R&B and jazz vocalist and pianist

Paula Watson ( Pauline Mazeppa Henry; September 9, 1927 - October 19, 2003) was an American jazz and R&B singer and pianist.

==Biography==
Watson was born in Mobile, Alabama. After moving to California, she recorded for the Supreme label in Los Angeles, and her first single, "A Little Bird Told Me", written by jazz pianist Harvey Brooks and featuring guitarist Tiny Webb, reached number 2 on the Billboard R&B chart (then called the "Race Records" chart), and number 6 on the pop chart. The song was covered by Evelyn Knight for Decca Records, with a similar musical arrangement, and Supreme sued Decca for damages. In the meantime, Watson had a second R&B chart hit with "You Broke Your Promise", which reached number 13. However, Supreme lost their case against Decca, and the company went out of business soon afterwards.

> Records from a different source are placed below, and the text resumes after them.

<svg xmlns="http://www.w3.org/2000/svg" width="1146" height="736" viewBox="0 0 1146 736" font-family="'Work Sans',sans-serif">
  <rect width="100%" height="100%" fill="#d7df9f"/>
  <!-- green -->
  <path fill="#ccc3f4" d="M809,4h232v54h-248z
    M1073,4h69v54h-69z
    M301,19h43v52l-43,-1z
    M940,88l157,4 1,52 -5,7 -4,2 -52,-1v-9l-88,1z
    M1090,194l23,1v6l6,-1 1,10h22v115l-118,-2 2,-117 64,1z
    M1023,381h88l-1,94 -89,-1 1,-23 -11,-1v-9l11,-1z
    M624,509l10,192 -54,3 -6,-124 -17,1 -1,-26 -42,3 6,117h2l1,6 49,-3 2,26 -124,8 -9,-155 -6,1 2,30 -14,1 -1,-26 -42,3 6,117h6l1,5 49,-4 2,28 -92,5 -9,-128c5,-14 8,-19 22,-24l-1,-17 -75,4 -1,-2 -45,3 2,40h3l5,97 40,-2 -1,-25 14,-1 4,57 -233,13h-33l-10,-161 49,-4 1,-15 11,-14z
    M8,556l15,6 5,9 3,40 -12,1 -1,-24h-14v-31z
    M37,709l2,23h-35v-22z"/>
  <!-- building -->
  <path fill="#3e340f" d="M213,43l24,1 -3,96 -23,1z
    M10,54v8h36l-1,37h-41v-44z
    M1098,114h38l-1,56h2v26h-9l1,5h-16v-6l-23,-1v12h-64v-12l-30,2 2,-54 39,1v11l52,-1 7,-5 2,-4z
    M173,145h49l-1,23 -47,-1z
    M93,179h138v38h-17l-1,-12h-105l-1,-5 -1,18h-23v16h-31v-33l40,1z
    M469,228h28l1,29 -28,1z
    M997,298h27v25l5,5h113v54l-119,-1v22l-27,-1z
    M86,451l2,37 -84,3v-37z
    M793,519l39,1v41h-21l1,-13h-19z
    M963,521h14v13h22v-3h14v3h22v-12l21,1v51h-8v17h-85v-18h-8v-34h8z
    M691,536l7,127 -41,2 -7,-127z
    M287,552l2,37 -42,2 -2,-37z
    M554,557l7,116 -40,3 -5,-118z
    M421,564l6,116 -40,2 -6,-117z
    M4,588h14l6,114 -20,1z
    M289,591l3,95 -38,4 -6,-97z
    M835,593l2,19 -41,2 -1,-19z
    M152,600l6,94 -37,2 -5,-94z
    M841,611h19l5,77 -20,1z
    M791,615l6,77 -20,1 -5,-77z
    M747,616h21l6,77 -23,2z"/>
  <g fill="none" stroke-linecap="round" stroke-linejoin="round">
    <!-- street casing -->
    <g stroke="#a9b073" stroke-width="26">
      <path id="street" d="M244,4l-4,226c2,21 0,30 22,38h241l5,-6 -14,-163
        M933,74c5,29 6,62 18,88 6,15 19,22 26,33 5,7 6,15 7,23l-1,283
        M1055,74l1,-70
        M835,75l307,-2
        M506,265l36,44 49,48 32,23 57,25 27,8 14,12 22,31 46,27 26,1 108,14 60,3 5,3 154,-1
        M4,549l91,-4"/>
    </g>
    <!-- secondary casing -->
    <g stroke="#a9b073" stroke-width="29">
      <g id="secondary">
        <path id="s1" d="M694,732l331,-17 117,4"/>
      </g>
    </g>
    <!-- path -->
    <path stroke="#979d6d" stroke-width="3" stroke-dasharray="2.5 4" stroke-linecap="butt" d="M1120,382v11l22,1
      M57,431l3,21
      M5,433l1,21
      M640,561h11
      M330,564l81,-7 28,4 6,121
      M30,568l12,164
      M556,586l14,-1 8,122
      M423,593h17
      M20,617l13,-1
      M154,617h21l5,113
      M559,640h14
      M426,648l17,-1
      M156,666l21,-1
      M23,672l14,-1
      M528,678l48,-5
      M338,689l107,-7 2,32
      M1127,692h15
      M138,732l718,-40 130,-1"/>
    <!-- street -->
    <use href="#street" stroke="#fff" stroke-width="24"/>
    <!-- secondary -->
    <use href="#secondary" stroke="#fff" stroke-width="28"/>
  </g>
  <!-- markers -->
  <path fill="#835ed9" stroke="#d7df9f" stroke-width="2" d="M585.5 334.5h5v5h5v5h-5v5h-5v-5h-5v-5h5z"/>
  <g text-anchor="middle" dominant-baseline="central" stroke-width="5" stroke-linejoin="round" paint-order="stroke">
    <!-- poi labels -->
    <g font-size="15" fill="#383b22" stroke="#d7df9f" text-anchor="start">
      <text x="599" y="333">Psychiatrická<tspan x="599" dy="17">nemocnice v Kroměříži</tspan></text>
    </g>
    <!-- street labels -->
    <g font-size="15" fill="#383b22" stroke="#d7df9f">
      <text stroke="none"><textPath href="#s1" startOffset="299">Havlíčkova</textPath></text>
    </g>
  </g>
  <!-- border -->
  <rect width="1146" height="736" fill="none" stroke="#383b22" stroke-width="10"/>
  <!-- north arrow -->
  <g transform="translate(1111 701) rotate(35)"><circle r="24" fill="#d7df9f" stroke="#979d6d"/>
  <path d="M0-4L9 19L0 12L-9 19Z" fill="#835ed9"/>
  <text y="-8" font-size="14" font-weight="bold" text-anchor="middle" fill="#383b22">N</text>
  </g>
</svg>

She performed as a "rowdy vocalist...[and] vigorous pianist who could lay down a mean boogie-woogie blues". In late 1949 she began recording for Decca in a style similar to Nellie Lutcher and Julia Lee, backed by saxophonist Jerry Jerome's orchestra and the vocal group Four Hits & A Miss. However, her more conservative records were not hits and she moved in 1953 to MGM Records, where her recordings were described as "significantly hipper" and featured saxophonist Sam "The Man" Taylor and bassist Milt Hinton.

In the early 1960s, she left the US, and worked in cabaret in London, England, through the 1960s and early 1970s. By the 1990s, she was based in Hamburg, Germany. She died in Malmö, Sweden, in 2003, aged 76.